— Tant pis pour elle ! songeait le jeune homme plein de rancune, si elle souffre, elle l’aura mérité et subira son châtiment !
Il supposait que Lévise, pénétrée des mêmes sentiments que lui, regretterait son propre départ.
Mais le lendemain Louis commença à penser que tout était bien fini. Il éprouva une sorte d’amer désenchantement, comme un enfant qui a entrevu les splendeurs d’un spectacle féerique auquel on l’arrache presque aussitôt. Il rassembla ses forces, et résolut de se résigner. Il chercha à se persuader qu’il devait dominer son mal, qu’il devait être et était satisfait d’une rupture qui le délivrait, malgré lui, de soucis et d’embarras probables pour l’avenir.

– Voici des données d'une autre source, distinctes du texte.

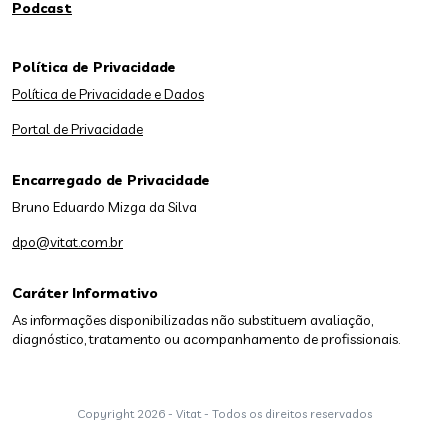
Podcast
Política de Privacidade
Política de Privacidade e Dados
Portal de Privacidade
Encarregado de Privacidade
Bruno Eduardo Mizga da Silva
dpo@vitat.com.br
Caráter Informativo
As informações disponibilizadas não substituem avaliação,
diagnóstico, tratamento ou acompanhamento de profissionais.
Copyright
2026 - Vitat - Todos os direitos reservados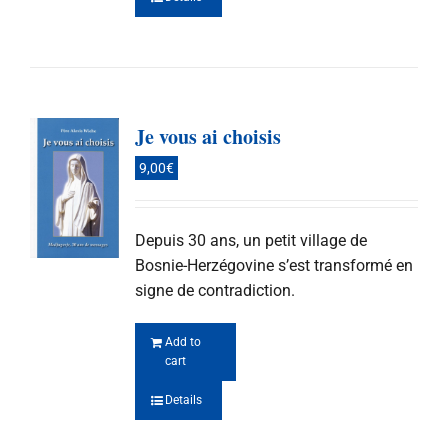
Je vous ai choisis
9,00
€
Depuis 30 ans, un petit village de
Bosnie-Herzégovine s’est transformé en
signe de contradiction.
Add to
cart
Details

De même qu’au début il s’était obstiné à se figurer qu’il n’était pas amoureux et à chasser de sa pensée l’idée et le mot d’amour, il essaya de s’acharner à faire le sage, le stoïque, et à ne songer à Lévise que pour célébrer le bonheur d’avoir échappé aux pièges de la jeunesse. Il se donna un entrain factice, lut, écrivit, régla des projets d’existence. Dans toute cette activité, la force motrice était le dépit, la rancune. Tout ce qui avait été contre Lévise, et avait tant déplu à Louis, il voulut s’y rattacher comme pour y chercher une vengeance contre le souvenir tout vif et aigu de la fuite de la jeune fille.
Ainsi Louis se reprocha d’avoir été injuste envers Euronique.
Comme elle faisait sa chambre d’un air joyeux et empressé, et qu’il chantait avec une force soutenue par la colère, un air triomphal en signe de victoire sur les passions, Euronique lui dit : — Monsieur n’a plus l’air si « soubaud » que ces jours passés ; monsieur est comme lorsqu’il est arrivé au pays.